Exercise inputs below:

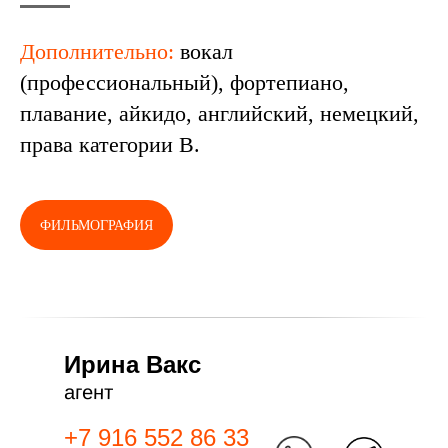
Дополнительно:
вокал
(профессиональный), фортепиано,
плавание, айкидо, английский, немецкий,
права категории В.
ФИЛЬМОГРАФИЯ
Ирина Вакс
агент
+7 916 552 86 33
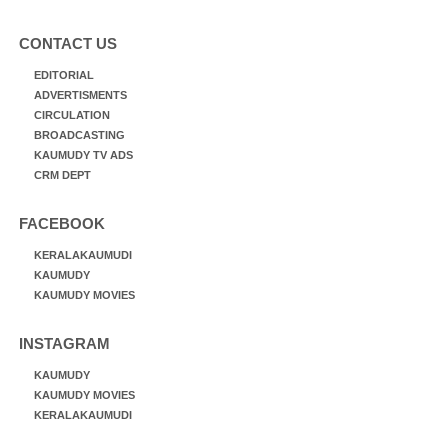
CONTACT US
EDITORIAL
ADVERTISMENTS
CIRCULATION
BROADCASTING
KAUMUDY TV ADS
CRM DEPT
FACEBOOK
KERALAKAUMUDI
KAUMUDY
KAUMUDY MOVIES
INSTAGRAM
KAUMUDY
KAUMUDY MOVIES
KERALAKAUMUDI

End of Exercise inputs.
Exercise inputs below:

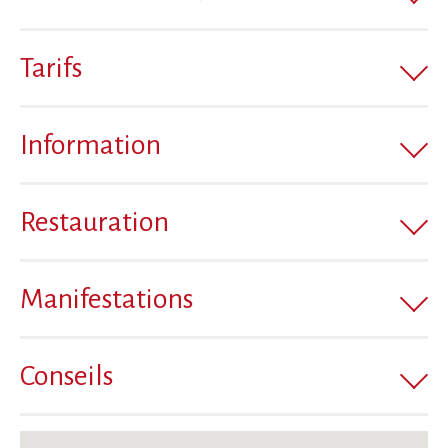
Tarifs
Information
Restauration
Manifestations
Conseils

End of Exercise inputs.
Exercise inputs below:

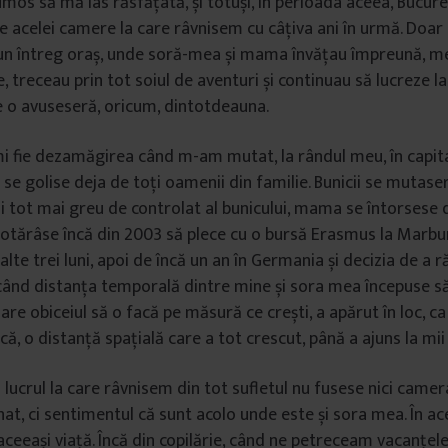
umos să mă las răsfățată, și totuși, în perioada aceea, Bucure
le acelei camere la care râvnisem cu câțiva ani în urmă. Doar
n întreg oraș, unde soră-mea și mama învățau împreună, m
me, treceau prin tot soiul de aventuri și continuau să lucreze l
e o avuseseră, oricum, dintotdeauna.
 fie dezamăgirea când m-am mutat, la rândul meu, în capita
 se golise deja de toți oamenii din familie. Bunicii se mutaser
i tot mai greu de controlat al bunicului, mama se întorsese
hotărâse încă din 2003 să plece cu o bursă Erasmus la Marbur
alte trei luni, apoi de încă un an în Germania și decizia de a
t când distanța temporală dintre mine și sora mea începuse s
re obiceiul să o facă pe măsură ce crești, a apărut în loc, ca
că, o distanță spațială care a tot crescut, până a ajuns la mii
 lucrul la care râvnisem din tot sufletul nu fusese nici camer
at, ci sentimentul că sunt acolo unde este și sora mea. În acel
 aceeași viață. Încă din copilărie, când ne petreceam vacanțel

End of Exercise inputs.

(Work to complete):
Say only the number of lines of the data above in which the string "când" occurs.

(Solved problem):
3